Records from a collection
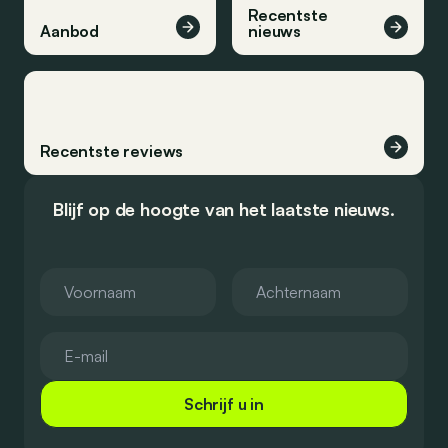
Recentste
Aanbod
nieuws
Recentste reviews
Blijf op de hoogte van het laatste nieuws.
Schrijf u in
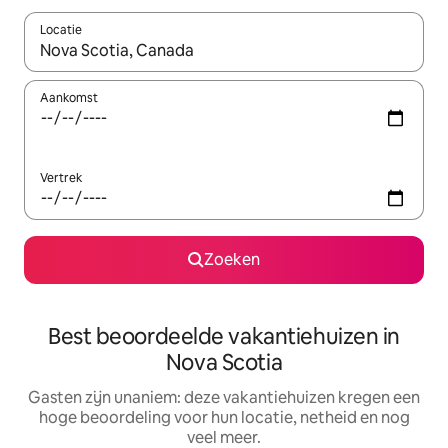
Locatie
Wanneer er suggesties beschikbaar zijn, maak je een keuze met
Aankomst
Vertrek
Zoeken
Best beoordeelde vakantiehuizen in
Nova Scotia
Gasten zijn unaniem: deze vakantiehuizen kregen een
hoge beoordeling voor hun locatie, netheid en nog
veel meer.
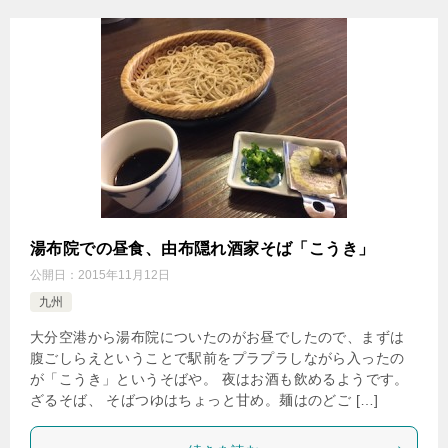
湯布院での昼食、由布隠れ酒家そば「こうき」
公開日：
2015年11月12日
九州
大分空港から湯布院についたのがお昼でしたので、まずは
腹ごしらえということで駅前をプラプラしながら入ったの
が「こうき」というそばや。 夜はお酒も飲めるようです。
ざるそば、 そばつゆはちょっと甘め。麺はのどご […]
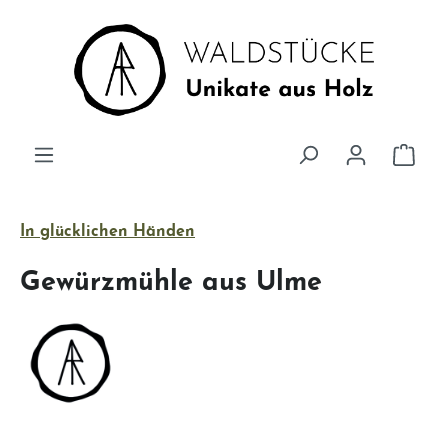
Zum Hauptinhalt springen
Ware
In glücklichen Händen
Gewürzmühle aus Ulme
Bildergalerie überspringen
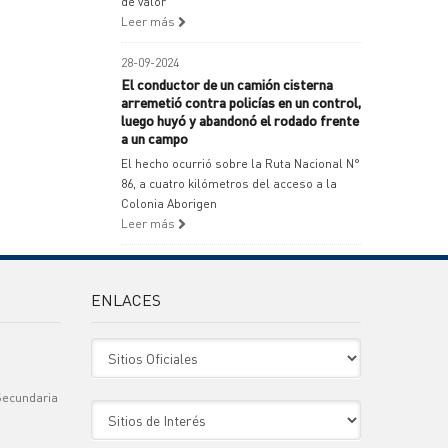
de valor
Leer más
28-09-2024
El conductor de un camión cisterna
arremetió contra policías en un control,
luego huyó y abandonó el rodado frente
a un campo
El hecho ocurrió sobre la Ruta Nacional N°
86, a cuatro kilómetros del acceso a la
Colonia Aborigen
Leer más
ENLACES
Sitio Oficiales
Secundaria
Sitio de Interes
)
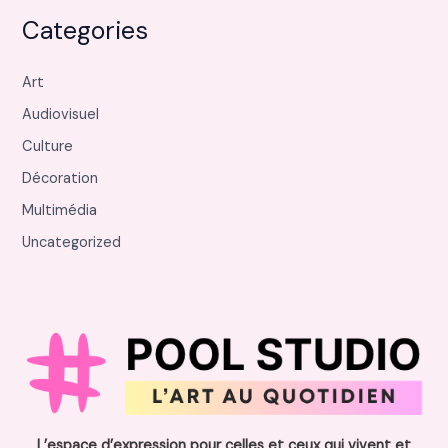
Categories
Art
Audiovisuel
Culture
Décoration
Multimédia
Uncategorized
L’espace d’expression pour celles et ceux qui vivent et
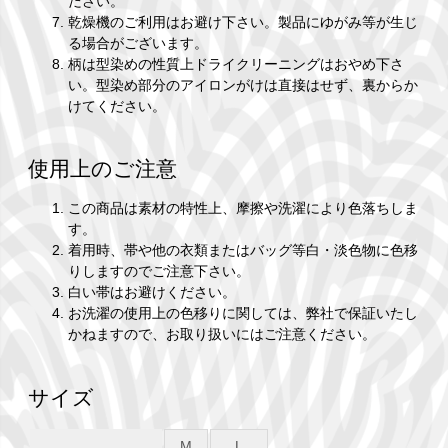
ださい。
乾燥機のご利用はお避け下さい。製品にゆがみ等が生じ
る場合がございます。
柄は型染めの性質上ドライクリーニングはおやめ下さ
い。型染め部分のアイロンがけは直接はせず、裏からか
けてください。
使用上のご注意
この商品は素材の特性上、摩擦や洗濯により色落ちしま
す。
着用時、帯や他の衣類またはバッグ等白・淡色物に色移
りしますのでご注意下さい。
白い帯はお避けください。
お洗濯の使用上の色移りに関しては、弊社で保証いたし
かねますので、お取り扱いにはご注意ください。
サイズ
M
L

__What is needed__. Restate each entry exactly, omitting pictures.

__Exercise output__.
Recentste
Aanbod
nieuws
Recentste reviews
Blijf op de hoogte van het laatste nieuws.
Schrijf u in
Locatie
Wanneer er suggesties beschikbaar zijn, maak je een keuze met
Aankomst
Vertrek
Zoeken
Best beoordeelde vakantiehuizen in
Nova Scotia
Gasten zijn unaniem: deze vakantiehuizen kregen een
hoge beoordeling voor hun locatie, netheid en nog
veel meer.
湯布院での昼食、由布隠れ酒家そば「こうき」
公開日：
2015年11月12日
九州
大分空港から湯布院についたのがお昼でしたので、まずは
腹ごしらえということで駅前をプラプラしながら入ったの
が「こうき」というそばや。 夜はお酒も飲めるようです。
ざるそば、 そばつゆはちょっと甘め。麺はのどご […]
Zum Hauptinhalt springen
Ware
In glücklichen Händen
Gewürzmühle aus Ulme
Bildergalerie überspringen
de valor
Leer más
28-09-2024
El conductor de un camión cisterna
arremetió contra policías en un control,
luego huyó y abandonó el rodado frente
a un campo
El hecho ocurrió sobre la Ruta Nacional N°
86, a cuatro kilómetros del acceso a la
Colonia Aborigen
Leer más
ENLACES
Sitio Oficiales
Secundaria
Sitio de Interes
)
Categories
Art
Audiovisuel
Culture
Décoration
Multimédia
Uncategorized
L’espace d’expression pour celles et ceux qui vivent et
ださい。
乾燥機のご利用はお避け下さい。製品にゆがみ等が生じ
る場合がございます。
柄は型染めの性質上ドライクリーニングはおやめ下さ
い。型染め部分のアイロンがけは直接はせず、裏からか
けてください。
使用上のご注意
この商品は素材の特性上、摩擦や洗濯により色落ちしま
す。
着用時、帯や他の衣類またはバッグ等白・淡色物に色移
りしますのでご注意下さい。
白い帯はお避けください。
お洗濯の使用上の色移りに関しては、弊社で保証いたし
かねますので、お取り扱いにはご注意ください。
サイズ
M
L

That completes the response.